Chodzi o projekt zmian w kodeksie pracy. PiS przekonuje, że rozwiązania minister pracy i polityki społecznej Jolanty Fedak z PSL są plagiatem.
Fedak chce, by urlop macierzyński był dłuższy niż teraz i wynosił 26 tygodni. Podobne rozwiązanie proponowała minister w rządzie PiS Joanna Kluzik-Rostkowska.
Według TVP Info oba projekty nieco się różnią, jednak część ich zapisów ma identyczne brzmienie. Prawie identycznie brzmi treść uzasadnienia nowelizacji ustawy. Jedynie tam, gdzie za czasów PiS znajdowało się odwołanie do polityki rodzinnej rządu Jarosława Kaczyńskiego, umieszczono cytat z exposé DonaldaTuska.
Jolanta Fedak odpiera zarzuty posłów PiS. "Zupełnie ich nie rozumiem. Ten projekt nie powstał przecież w klubie PiS, tylko w ministerstwie. Jego główną autorką jest Agnieszka Chłoń-Domińczak która pracowała w resorcie kierowanym przez Joannę Kluzik-Rostkowską, a u mnie jest wiceministrem. Na początku kadencji na posiedzeniu sejmowej komisji polityki społecznej przyznałam zresztą, że podtrzymuję pewne rozwiązania powstałe za rządów PiS" - wyjaśnia Fedak.
Co na to PiS? "Kontynuowanie przez rząd prac swoich poprzedników to dobra praktyka, tyle, że trzeba o tym powiedzieć naprawdę głośno i wyraźnie. To dzięki mnie wypracowano założenia polityki rodzinnej, z których obecnie korzystają ministrowie Tuska" - denerwuje się Joanna Kluzik-Rostkowska.
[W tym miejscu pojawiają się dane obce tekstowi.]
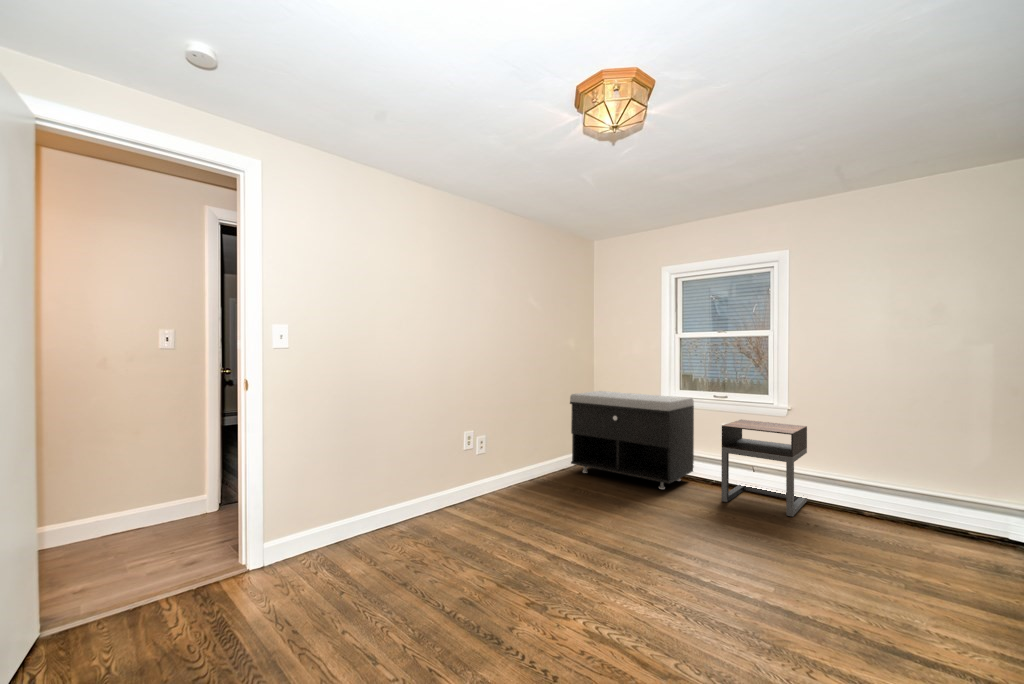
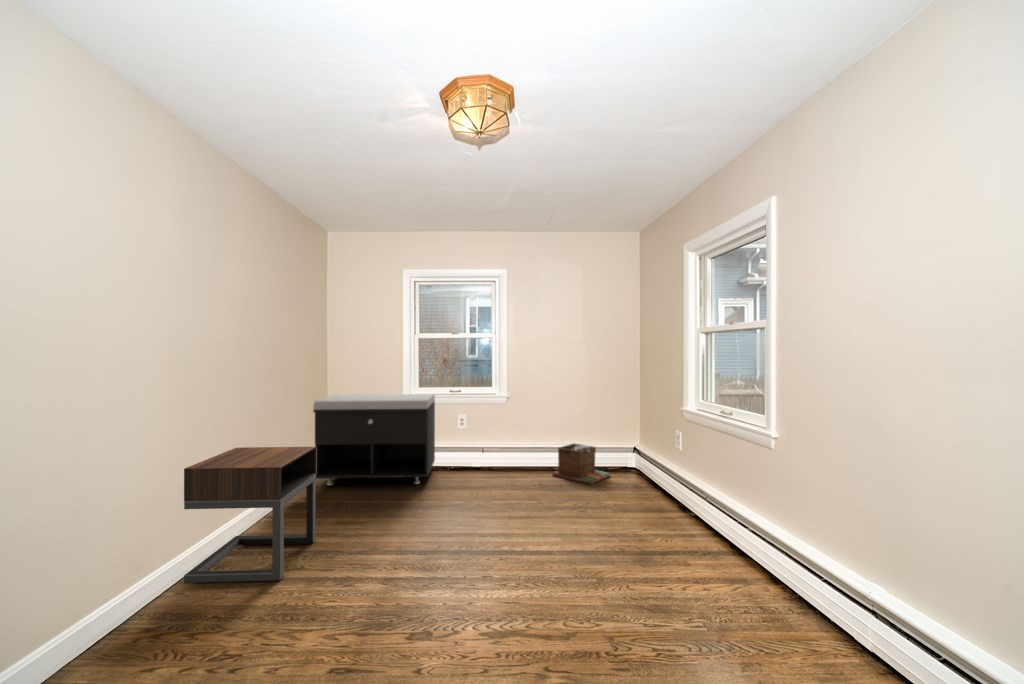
nightstand: present [721,420,807,517] -> present [184,447,316,583]
laundry basket: none [843,483,949,545] -> present [553,443,610,484]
Całą awanturę próbuje uspokoić prof. Marian Filar, prawnik i poseł lewicy. "Teksty ustaw, a nawet ich uzasadnień, nie podlegają ochronie, bo w świetle prawa ich autorem jest, mówiąc obrazowo, wola ludu" - tłumaczy. Jednak zaraz dodaje: "Nie zmienia to faktu, że kopiując obszerne fragmenty uzasadnienia, rząd Tuska zachował się nieelegancko".